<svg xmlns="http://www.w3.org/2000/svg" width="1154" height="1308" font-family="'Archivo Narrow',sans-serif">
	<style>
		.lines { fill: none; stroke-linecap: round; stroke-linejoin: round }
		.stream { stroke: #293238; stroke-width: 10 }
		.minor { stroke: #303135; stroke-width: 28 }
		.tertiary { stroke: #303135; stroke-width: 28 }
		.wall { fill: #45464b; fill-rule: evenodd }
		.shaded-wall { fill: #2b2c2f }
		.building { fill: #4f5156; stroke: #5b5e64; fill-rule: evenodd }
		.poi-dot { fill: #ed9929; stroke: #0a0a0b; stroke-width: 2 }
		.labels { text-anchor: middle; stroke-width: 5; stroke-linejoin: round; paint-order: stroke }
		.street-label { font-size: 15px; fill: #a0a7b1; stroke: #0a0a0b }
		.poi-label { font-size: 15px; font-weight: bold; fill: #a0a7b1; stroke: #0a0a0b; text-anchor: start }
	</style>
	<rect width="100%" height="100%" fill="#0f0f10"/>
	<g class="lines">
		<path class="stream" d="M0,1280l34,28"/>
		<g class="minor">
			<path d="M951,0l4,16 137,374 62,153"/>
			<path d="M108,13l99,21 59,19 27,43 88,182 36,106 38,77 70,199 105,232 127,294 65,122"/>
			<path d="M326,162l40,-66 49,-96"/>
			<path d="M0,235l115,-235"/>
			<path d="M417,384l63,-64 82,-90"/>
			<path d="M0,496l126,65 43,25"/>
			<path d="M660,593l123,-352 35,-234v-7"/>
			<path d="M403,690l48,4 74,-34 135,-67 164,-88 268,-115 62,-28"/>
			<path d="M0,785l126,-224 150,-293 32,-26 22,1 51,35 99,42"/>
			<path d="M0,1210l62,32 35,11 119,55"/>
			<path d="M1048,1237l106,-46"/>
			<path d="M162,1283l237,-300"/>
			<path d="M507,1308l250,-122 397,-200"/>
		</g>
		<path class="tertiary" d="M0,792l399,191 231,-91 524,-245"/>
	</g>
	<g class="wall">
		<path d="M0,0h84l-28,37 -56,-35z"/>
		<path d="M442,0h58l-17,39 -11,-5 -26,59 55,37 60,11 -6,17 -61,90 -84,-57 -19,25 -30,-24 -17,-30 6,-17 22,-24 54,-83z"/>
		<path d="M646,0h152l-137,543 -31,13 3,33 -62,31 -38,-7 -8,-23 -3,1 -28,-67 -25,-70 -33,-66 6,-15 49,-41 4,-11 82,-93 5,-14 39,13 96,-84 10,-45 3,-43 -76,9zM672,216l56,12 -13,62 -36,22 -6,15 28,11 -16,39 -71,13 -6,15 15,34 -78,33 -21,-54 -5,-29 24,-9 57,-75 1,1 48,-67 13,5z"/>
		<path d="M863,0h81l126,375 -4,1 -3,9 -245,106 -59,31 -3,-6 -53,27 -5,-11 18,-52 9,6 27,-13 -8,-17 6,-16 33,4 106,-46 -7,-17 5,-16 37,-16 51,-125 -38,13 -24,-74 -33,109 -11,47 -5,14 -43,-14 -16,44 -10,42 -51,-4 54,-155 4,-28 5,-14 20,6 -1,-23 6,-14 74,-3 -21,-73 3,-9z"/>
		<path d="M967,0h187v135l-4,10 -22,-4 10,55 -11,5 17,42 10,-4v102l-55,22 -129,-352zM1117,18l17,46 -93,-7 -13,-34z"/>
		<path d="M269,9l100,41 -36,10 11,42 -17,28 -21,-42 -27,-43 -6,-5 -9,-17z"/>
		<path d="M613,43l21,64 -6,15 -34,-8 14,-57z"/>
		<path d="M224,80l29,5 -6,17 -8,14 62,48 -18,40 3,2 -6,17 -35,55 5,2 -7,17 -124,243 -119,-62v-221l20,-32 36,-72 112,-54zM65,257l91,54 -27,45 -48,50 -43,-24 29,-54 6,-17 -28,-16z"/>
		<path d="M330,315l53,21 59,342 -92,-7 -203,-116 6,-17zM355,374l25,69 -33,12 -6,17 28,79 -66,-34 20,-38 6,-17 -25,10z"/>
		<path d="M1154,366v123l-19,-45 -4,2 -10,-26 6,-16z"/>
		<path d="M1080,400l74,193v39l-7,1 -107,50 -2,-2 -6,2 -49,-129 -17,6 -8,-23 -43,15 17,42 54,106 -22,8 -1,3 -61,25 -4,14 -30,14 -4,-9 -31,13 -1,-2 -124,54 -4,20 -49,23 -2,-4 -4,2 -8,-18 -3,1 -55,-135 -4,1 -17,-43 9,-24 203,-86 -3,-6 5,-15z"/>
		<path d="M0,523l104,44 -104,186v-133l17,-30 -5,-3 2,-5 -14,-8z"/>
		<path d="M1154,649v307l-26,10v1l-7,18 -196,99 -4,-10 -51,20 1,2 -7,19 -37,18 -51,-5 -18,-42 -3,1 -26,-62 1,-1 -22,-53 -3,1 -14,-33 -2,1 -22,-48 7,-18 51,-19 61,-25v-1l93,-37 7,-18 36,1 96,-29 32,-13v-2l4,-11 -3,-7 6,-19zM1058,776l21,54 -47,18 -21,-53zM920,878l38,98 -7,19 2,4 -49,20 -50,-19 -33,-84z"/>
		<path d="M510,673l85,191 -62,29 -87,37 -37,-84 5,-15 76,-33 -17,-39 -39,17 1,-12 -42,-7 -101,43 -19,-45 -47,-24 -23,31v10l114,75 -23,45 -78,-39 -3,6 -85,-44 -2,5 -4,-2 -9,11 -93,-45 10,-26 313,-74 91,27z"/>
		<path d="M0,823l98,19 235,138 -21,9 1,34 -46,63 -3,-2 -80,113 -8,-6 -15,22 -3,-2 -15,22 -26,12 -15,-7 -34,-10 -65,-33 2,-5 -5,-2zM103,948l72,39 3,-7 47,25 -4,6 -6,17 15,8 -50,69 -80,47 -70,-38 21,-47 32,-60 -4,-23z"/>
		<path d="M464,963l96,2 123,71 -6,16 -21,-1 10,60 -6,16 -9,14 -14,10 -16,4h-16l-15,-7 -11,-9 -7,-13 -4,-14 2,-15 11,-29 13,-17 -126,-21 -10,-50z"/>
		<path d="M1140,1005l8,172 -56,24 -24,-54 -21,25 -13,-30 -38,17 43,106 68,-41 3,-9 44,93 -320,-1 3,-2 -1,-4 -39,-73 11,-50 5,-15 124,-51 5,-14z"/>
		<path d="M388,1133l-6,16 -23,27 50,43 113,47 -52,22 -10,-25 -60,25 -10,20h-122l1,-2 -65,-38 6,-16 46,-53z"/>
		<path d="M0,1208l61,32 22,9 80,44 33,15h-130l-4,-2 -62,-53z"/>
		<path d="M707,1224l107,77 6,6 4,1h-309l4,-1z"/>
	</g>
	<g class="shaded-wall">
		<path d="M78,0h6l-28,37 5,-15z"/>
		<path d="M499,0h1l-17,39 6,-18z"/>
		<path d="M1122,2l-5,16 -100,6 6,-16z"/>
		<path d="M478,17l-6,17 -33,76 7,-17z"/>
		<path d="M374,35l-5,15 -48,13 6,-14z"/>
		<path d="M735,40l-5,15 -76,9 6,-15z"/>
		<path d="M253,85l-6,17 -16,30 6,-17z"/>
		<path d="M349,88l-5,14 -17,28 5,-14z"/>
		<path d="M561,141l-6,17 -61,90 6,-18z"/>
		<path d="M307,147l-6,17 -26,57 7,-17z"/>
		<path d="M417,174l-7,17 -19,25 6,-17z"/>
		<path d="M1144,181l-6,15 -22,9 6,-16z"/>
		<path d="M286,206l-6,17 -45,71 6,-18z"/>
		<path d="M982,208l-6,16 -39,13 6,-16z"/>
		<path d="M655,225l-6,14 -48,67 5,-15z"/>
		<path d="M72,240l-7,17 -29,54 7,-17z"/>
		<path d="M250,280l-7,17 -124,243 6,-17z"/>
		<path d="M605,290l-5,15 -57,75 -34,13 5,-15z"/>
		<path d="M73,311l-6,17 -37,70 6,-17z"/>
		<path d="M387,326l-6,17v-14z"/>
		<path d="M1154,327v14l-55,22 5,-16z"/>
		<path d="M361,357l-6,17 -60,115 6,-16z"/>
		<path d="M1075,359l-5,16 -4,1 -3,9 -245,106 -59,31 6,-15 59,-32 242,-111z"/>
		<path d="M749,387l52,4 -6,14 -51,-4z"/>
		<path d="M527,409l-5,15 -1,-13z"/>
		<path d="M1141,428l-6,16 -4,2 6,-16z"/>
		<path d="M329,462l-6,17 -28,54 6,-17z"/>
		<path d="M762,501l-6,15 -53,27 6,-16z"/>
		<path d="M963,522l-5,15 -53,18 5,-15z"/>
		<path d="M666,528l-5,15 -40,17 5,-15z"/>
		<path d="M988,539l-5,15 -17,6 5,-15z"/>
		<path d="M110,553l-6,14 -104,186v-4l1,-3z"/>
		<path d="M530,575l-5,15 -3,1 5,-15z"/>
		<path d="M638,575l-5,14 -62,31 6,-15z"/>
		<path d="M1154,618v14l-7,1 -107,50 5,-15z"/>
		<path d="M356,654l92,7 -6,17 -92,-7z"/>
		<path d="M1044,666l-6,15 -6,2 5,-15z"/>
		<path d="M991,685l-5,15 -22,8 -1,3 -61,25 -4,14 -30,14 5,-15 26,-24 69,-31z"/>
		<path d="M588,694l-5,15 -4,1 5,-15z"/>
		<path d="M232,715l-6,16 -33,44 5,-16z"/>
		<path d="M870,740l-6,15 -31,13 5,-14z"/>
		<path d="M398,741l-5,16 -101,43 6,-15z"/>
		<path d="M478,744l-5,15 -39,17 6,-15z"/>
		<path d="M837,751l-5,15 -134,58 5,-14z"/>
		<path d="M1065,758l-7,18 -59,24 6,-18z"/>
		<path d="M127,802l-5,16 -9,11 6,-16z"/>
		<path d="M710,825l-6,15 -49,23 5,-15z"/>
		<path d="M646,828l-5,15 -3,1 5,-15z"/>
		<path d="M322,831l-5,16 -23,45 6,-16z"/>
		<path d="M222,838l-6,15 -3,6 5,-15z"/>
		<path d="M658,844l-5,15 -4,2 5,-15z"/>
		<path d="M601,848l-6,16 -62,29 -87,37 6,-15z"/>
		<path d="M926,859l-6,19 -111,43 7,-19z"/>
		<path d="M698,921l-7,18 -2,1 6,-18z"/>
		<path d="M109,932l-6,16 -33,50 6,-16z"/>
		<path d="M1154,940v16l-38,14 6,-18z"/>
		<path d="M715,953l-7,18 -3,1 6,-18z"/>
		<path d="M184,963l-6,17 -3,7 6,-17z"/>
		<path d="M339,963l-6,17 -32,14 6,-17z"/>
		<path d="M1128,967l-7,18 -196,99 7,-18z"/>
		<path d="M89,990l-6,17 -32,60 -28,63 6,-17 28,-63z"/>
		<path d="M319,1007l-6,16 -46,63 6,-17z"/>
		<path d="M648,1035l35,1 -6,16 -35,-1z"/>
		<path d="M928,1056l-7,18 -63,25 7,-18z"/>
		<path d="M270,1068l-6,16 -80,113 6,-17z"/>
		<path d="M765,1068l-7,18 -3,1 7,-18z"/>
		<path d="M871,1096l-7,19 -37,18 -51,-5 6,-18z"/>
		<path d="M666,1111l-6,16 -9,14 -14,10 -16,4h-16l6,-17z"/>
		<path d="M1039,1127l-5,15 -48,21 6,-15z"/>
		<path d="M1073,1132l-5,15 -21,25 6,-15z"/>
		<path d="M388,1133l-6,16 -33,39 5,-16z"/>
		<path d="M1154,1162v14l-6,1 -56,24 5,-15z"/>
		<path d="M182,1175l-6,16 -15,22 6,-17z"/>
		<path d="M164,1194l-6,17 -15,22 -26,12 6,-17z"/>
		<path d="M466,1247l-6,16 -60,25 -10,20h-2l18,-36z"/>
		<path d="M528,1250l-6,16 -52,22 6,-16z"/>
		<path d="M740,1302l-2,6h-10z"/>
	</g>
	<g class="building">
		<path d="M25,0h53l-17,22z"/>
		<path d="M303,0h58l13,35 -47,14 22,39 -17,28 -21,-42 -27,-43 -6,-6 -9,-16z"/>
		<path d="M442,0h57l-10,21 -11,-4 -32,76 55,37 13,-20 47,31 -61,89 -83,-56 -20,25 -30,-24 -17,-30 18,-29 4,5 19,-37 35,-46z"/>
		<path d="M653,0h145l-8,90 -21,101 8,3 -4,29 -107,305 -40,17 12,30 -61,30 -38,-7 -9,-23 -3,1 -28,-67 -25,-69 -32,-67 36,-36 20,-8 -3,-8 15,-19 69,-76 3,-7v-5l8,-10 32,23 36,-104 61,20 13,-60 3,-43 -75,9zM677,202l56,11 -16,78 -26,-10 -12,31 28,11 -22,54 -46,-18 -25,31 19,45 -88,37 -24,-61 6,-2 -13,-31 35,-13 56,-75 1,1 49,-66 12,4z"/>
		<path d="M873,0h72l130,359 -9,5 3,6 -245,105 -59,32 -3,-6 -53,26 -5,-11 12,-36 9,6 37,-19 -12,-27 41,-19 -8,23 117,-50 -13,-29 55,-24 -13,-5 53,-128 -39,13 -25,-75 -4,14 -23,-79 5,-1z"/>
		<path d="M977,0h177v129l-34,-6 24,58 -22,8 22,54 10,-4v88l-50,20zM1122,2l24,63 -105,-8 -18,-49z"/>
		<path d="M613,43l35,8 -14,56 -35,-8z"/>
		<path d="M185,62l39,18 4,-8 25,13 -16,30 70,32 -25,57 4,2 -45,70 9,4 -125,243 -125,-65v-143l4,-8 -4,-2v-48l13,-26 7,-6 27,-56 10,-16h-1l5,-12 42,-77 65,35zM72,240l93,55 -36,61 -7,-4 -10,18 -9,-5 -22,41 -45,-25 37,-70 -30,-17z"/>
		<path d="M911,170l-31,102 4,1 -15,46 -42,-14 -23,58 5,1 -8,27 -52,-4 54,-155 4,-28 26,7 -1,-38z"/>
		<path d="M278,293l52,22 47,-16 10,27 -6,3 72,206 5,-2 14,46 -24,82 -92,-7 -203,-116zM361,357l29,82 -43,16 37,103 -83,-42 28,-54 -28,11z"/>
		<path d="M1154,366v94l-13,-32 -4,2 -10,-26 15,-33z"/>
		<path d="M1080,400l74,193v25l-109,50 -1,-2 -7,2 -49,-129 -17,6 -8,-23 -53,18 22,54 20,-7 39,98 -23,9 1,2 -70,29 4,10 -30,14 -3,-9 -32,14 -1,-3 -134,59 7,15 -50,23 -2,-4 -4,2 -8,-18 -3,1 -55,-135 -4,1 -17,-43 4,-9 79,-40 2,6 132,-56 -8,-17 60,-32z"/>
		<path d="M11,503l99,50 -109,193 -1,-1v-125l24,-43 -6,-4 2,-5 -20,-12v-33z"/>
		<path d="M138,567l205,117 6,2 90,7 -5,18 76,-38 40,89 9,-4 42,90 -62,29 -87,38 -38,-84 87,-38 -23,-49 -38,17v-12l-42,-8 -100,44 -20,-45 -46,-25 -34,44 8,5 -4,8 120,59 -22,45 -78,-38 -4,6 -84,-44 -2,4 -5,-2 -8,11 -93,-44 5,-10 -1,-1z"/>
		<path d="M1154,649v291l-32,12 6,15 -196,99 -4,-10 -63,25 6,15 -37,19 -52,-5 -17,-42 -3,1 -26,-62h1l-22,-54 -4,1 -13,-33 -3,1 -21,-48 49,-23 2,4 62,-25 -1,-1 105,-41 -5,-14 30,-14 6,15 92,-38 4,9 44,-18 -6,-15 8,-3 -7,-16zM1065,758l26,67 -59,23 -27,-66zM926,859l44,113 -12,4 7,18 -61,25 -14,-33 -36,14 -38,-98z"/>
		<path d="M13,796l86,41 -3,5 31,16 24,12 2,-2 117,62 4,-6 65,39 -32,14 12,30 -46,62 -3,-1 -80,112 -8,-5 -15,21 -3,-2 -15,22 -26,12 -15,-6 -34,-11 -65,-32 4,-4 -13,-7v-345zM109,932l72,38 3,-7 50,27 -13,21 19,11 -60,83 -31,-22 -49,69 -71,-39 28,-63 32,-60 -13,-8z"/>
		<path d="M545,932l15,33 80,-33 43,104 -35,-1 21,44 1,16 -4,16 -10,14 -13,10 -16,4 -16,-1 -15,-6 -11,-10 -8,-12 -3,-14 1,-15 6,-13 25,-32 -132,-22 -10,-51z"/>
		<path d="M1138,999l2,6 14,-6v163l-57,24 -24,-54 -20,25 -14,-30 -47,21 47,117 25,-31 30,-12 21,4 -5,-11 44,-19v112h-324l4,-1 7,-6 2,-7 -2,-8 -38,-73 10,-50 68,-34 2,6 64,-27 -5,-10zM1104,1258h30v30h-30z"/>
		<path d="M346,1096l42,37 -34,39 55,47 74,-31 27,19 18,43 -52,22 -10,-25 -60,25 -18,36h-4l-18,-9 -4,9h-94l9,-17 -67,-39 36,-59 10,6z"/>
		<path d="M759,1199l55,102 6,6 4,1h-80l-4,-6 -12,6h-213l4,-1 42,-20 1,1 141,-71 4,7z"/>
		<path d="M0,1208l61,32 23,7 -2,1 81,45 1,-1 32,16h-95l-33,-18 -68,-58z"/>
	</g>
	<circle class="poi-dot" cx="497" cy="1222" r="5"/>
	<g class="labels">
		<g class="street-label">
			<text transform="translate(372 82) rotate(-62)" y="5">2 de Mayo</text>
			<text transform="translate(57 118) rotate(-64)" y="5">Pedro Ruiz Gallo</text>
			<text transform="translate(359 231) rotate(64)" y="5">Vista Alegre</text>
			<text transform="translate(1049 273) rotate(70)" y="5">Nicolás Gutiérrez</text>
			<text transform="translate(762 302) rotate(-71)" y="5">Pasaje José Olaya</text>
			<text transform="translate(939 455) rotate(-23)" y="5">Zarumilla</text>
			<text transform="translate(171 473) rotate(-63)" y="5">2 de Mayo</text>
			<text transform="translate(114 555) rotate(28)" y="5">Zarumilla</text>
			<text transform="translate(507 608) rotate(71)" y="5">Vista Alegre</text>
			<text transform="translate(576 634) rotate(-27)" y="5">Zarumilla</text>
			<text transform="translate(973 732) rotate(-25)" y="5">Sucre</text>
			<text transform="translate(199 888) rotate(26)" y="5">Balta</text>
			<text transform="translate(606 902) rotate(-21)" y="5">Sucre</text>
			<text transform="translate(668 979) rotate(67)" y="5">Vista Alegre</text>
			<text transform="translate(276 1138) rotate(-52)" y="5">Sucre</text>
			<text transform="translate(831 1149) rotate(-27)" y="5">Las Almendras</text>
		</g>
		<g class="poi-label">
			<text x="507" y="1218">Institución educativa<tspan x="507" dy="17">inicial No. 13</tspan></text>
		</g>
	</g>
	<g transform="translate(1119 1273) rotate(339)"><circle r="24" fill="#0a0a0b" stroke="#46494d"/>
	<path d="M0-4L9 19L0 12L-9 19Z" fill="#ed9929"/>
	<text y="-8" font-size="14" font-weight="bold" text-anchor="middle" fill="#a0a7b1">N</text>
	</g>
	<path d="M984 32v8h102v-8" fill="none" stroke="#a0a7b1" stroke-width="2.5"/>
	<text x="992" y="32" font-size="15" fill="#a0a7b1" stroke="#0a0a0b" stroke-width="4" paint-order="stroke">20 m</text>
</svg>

• • •

• _TASK ITEM_
Copy each line above holding "linejoin".

• _WRITTEN ANSWER_
		.lines { fill: none; stroke-linecap: round; stroke-linejoin: round }
		.labels { text-anchor: middle; stroke-width: 5; stroke-linejoin: round; paint-order: stroke }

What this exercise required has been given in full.